‘’Arabaya bin.Anahtarı tak.Frene bas.Gidelim mi bu şehirden ? Ne duruyoruz daha,sürsene.’’
Buradaydın.Yanımda oturuyordun.Ellerini tuttum.Parmaklarımı parmaklarına kenetledim.Sıktım.Sanki ruhun avuçlarının içinde,izin ver biraz da bana sinsin dercesine.Ellerindeki çizgileri ezberledim.Avuçlarını hatim ettim.Parça parça bıraktım sonra.Paramparça kaldım.Sonra hiç tutamadım.Ama hala parmak uçlarında kaldı aklım.Bileklerinde.Kollarında en çok.
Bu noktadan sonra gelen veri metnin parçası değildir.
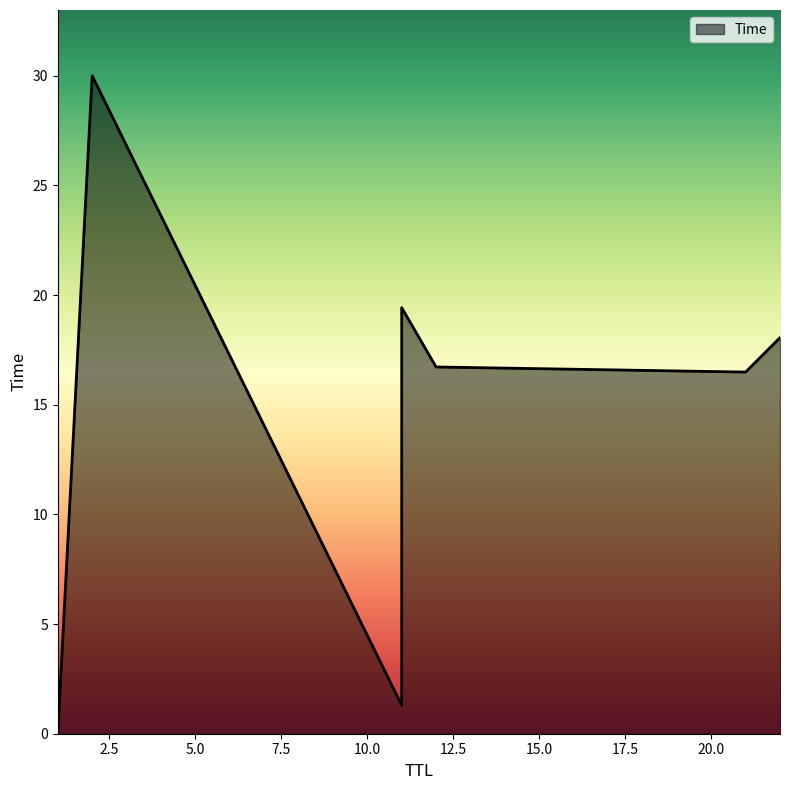

Count the number of categories in the chart.

7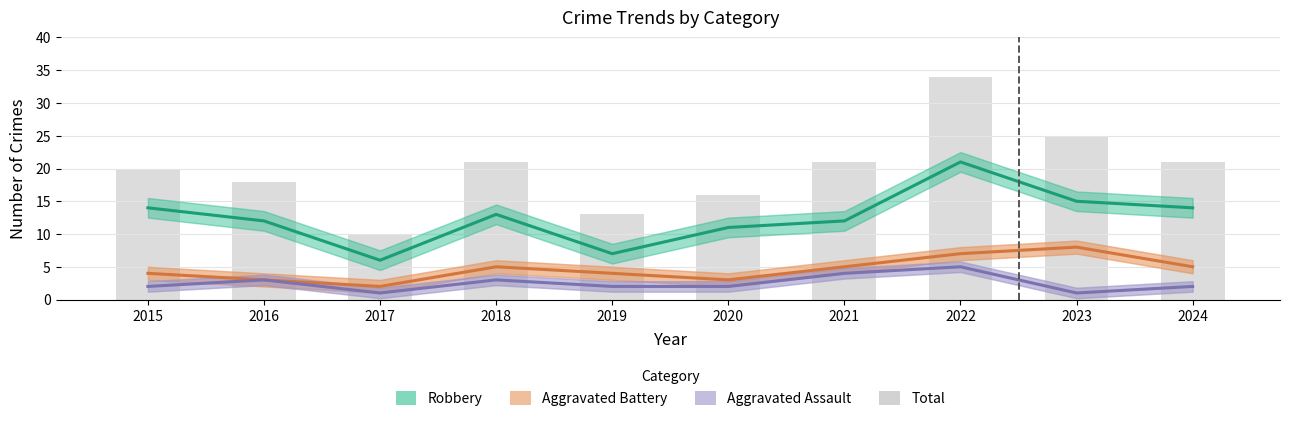

What value does the Aggravated Battery series have at 2024?

5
Şimdi nasıl özlüyorum bir bilsen.Tenini,kemiklerini.
Çok özlüyorum yani daha nasıl anlatılır?
Tutamadığım her yanın için ayrı bir pişmanım.Bıraktığım her yerin için ayrı bir kızgın.Ama kızmak yetmiyor.Küfretmek,nidalar atmak yetmiyor.Parmaklarıma sinen ruhun yetmiyor.Anılar yetmiyor,uzun cümleler yetmiyor.Kısaltıyorum.Ölüyorsun.Bir şey yapmıyorum.Yapamıyorum.
‘’İyi uykular sevgilim,yarın görüşürüz.’’
Hiç kimseye sonsuza kadar ait olamıyorsunuz.Tüm benliğinizle yalanlara tutunmaya çalışıyorsunuz.Hayallerinize sarılıyorsunuz.Hayallerine sarılıyorsunuz.Aslında dokunduğunuz koca bir boşluk.Bunu farkettiğinizde kahroluyorsunuz.Yıllarca.